• **DIRECTIONS FOR THIS TASK**: Will you print all of the rows below verbatim, leaving the pictures out?

• **SUPPLIED INFORMATION**:

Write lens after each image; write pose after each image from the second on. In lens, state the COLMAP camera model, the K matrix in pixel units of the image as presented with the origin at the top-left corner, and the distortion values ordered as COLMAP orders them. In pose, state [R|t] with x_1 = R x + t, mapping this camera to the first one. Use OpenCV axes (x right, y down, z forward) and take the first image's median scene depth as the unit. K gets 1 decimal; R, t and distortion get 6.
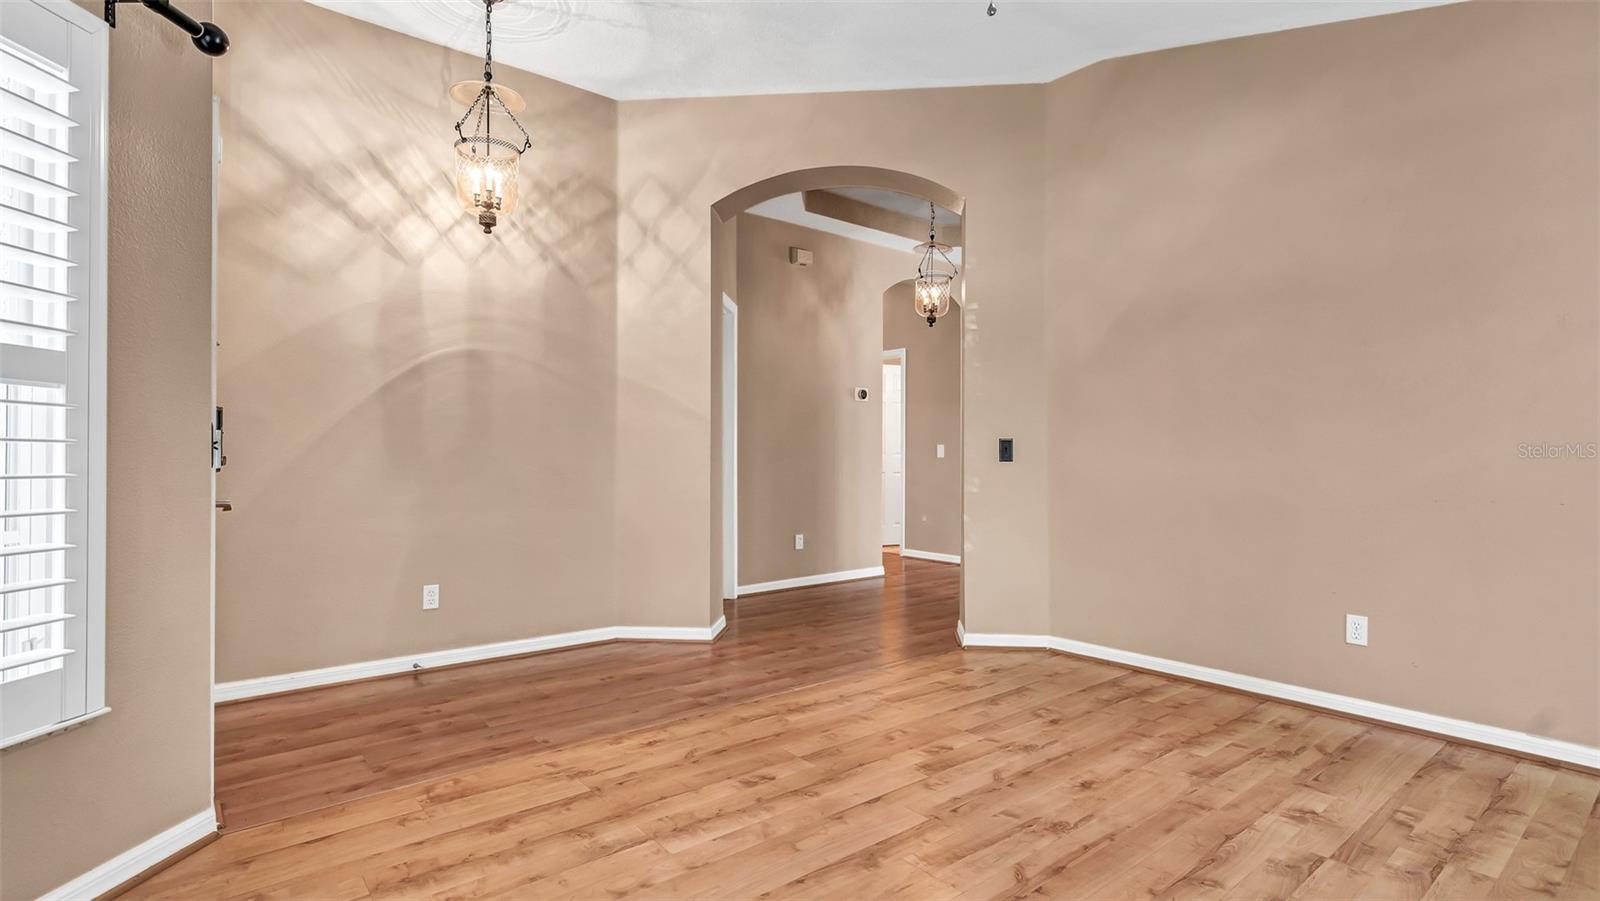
lens RADIAL K [[773.5, 0, 784.7], [0, 773.5, 458.8], [0, 0, 1]] dist [-0.001086, 0.000496]
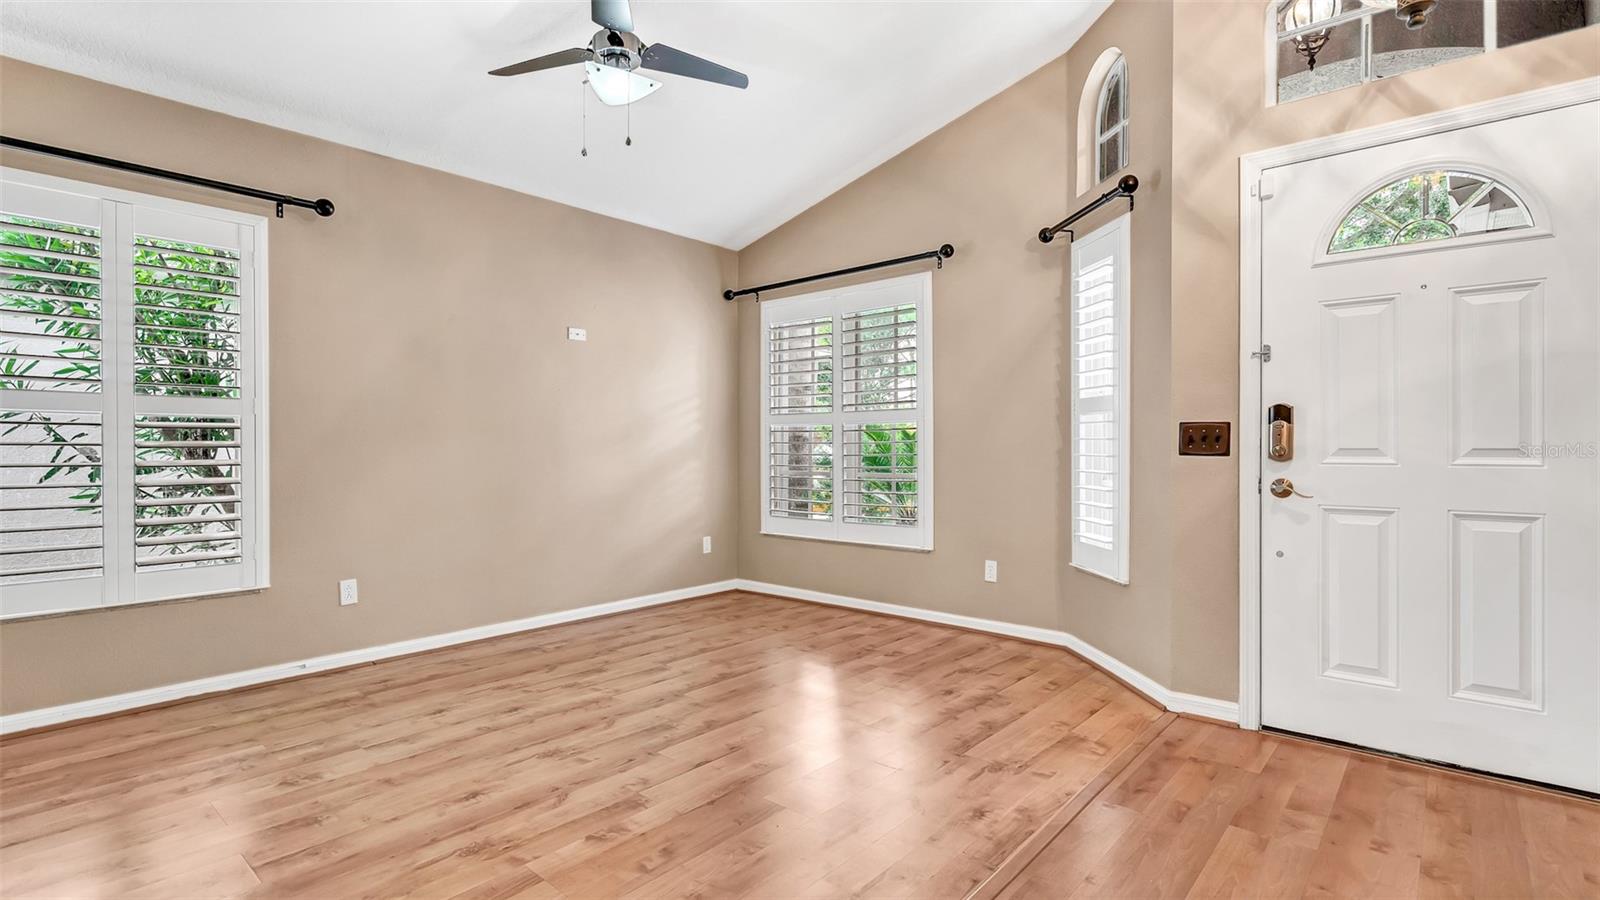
lens RADIAL K [[744.7, 0, 807.9], [0, 744.7, 456.0], [0, 0, 1]] dist [-0.003196, -0.000081]
pose [[-0.979811, 0.000431, -0.199926, 0.134295], [-0.003251, 0.999831, 0.018089, -0.005986], [0.199900, 0.018374, -0.979644, 1.540687]]
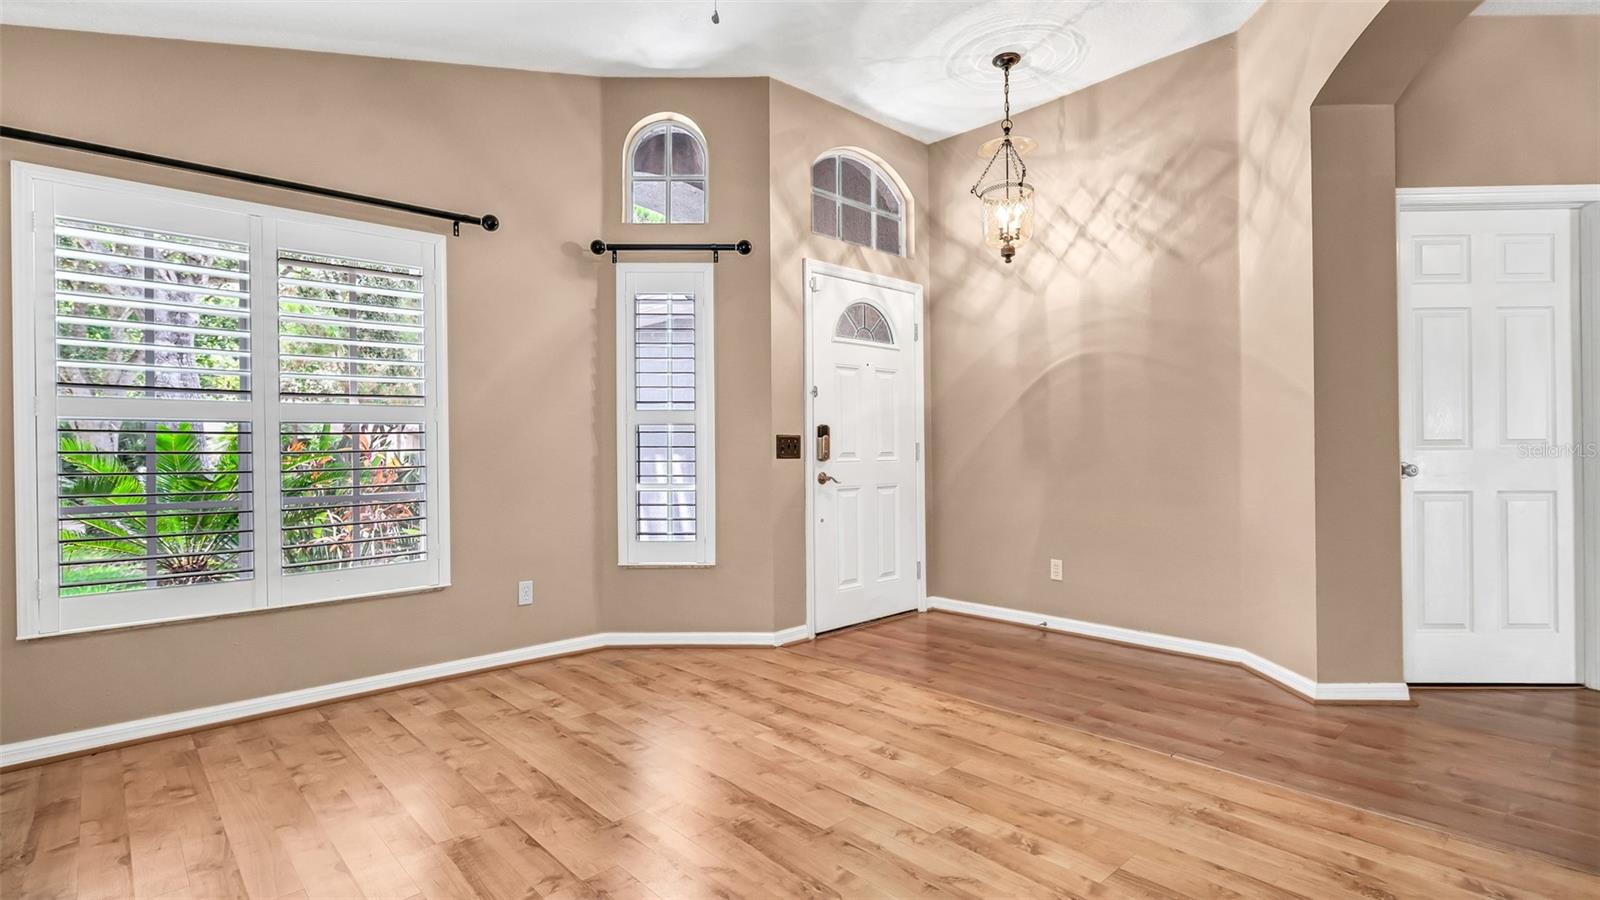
lens RADIAL K [[744.7, 0, 807.9], [0, 744.7, 456.0], [0, 0, 1]] dist [-0.003196, -0.000081]
pose [[0.084544, 0.004349, -0.996410, 0.790596], [0.003216, 0.999984, 0.004637, -0.001830], [0.996415, -0.003596, 0.084528, 0.646883]]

• **ANSWER TO THIS TASK**:
Write lens after each image; write pose after each image from the second on. In lens, state the COLMAP camera model, the K matrix in pixel units of the image as presented with the origin at the top-left corner, and the distortion values ordered as COLMAP orders them. In pose, state [R|t] with x_1 = R x + t, mapping this camera to the first one. Use OpenCV axes (x right, y down, z forward) and take the first image's median scene depth as the unit. K gets 1 decimal; R, t and distortion get 6.
lens RADIAL K [[773.5, 0, 784.7], [0, 773.5, 458.8], [0, 0, 1]] dist [-0.001086, 0.000496]
lens RADIAL K [[744.7, 0, 807.9], [0, 744.7, 456.0], [0, 0, 1]] dist [-0.003196, -0.000081]
pose [[-0.979811, 0.000431, -0.199926, 0.134295], [-0.003251, 0.999831, 0.018089, -0.005986], [0.199900, 0.018374, -0.979644, 1.540687]]
lens RADIAL K [[744.7, 0, 807.9], [0, 744.7, 456.0], [0, 0, 1]] dist [-0.003196, -0.000081]
pose [[0.084544, 0.004349, -0.996410, 0.790596], [0.003216, 0.999984, 0.004637, -0.001830], [0.996415, -0.003596, 0.084528, 0.646883]]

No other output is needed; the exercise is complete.